DOCUMENT SECTION -
§ §

The two downstream consumers are:
- **elivagar** (`~/Programs/elivagar`) - vector tile generator. Reads the enriched PBF (with inline way coordinates via `Way::node_locations()`) to produce PMTiles. Pre-processing with `add-locations-to-ways` eliminates elivagar's node store (~44 GB at planet scale), dropping peak RSS from ~65-75 GB to ~15-20 GB.
- **nidhogg** (`~/Programs/nidhogg`) - planet refresh service. Reads the planet PBF for data ingest, then merges daily OSC diffs to keep it current.

## Downstream Consumers

**Elivagar** - tile generation (read-only)
- `Cargo.toml`: `pbfhogg = { path = "../pbfhogg" }` (default features = `commands`)
- Only uses the **read pipeline**; no writes
- Entry: `ElementReader::from_path()` → `.into_blocks_pipelined()` → iterates owned `PrimitiveBlock`s
- Sends way blocks to a worker thread via `SyncSender<PrimitiveBlock>` (bounded queue of 1)
- API surface: `node.id()`, `.decimicro_lat()`, `.decimicro_lon()`, `.tags()`, `way.id()`, `.refs()`, `.node_locations()`, `.tags()`, `rel.id()`, `.tags()`, `.members()`
- `Way::node_locations()` yields `WayNodeLocation` (lat/lon) from enriched PBFs - eliminates the node coordinate store entirely
- Also uses `protohoggr` directly for MVT/PMTiles protobuf encoding (unrelated to PBF I/O)

§ §

EXERCISE GOAL - In the downstream consumers text above, how much does pre-processing with `add-locations-to-ways` reduce elivagar's peak RSS?

INFORMATION GIVEN -
§ §

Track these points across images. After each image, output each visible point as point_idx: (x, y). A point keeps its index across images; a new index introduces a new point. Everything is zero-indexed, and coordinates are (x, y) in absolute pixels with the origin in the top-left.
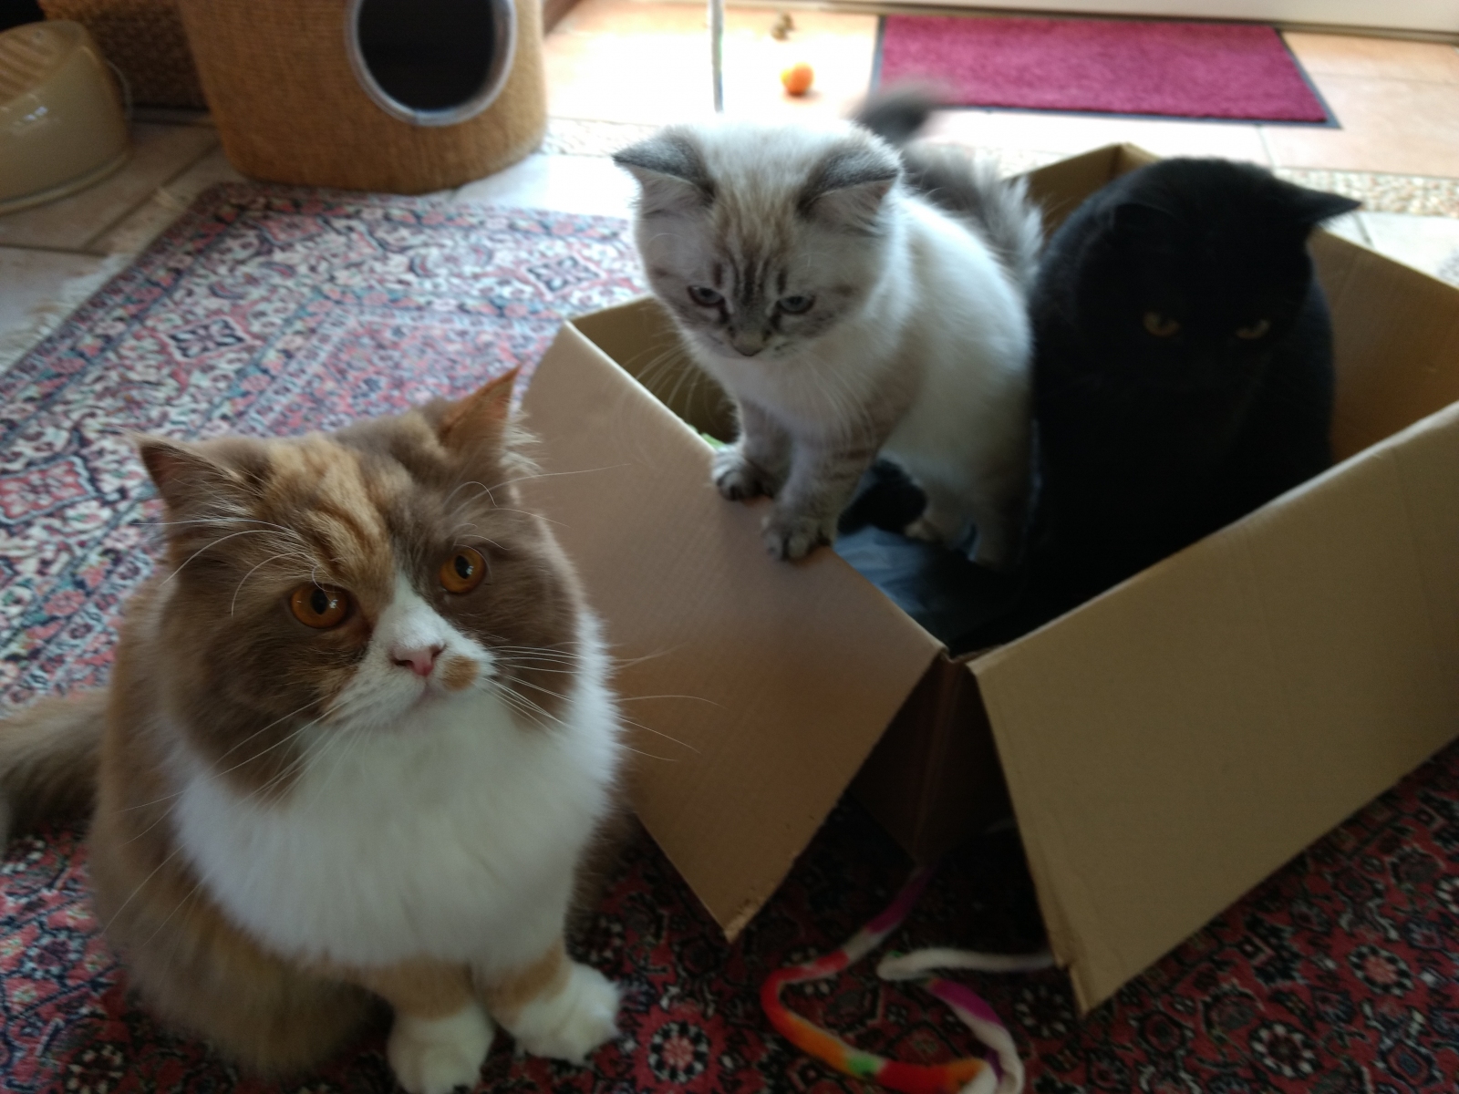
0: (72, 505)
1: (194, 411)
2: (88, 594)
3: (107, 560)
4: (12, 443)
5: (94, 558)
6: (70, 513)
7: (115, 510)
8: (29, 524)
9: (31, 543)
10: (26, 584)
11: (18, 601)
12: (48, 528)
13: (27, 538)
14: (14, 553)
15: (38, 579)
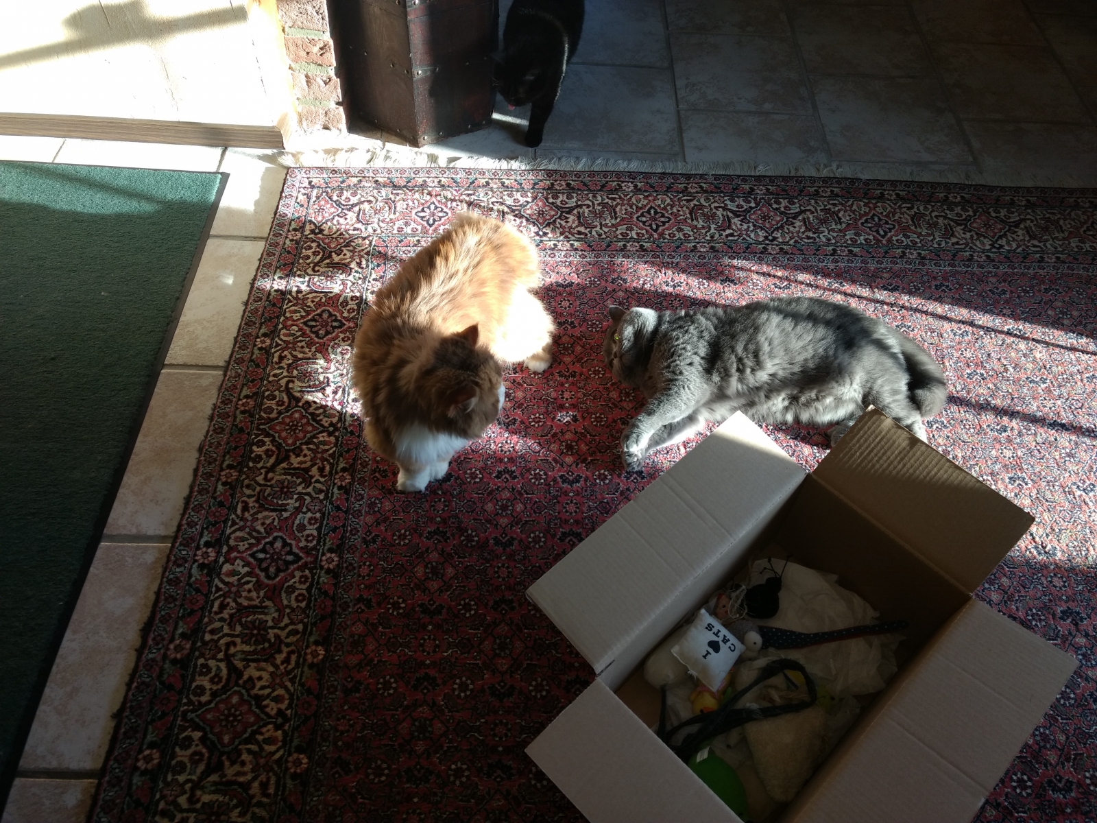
0: (985, 237)
1: (1056, 248)
2: (952, 260)
3: (969, 257)
4: (1003, 209)
5: (968, 253)
6: (982, 239)
7: (991, 249)
8: (970, 231)
9: (963, 236)
10: (947, 243)
11: (939, 245)
12: (972, 236)
13: (964, 233)
14: (956, 233)
15: (950, 244)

§ §

ANSWER BELOW - From ~65-75 GB to ~15-20 GB.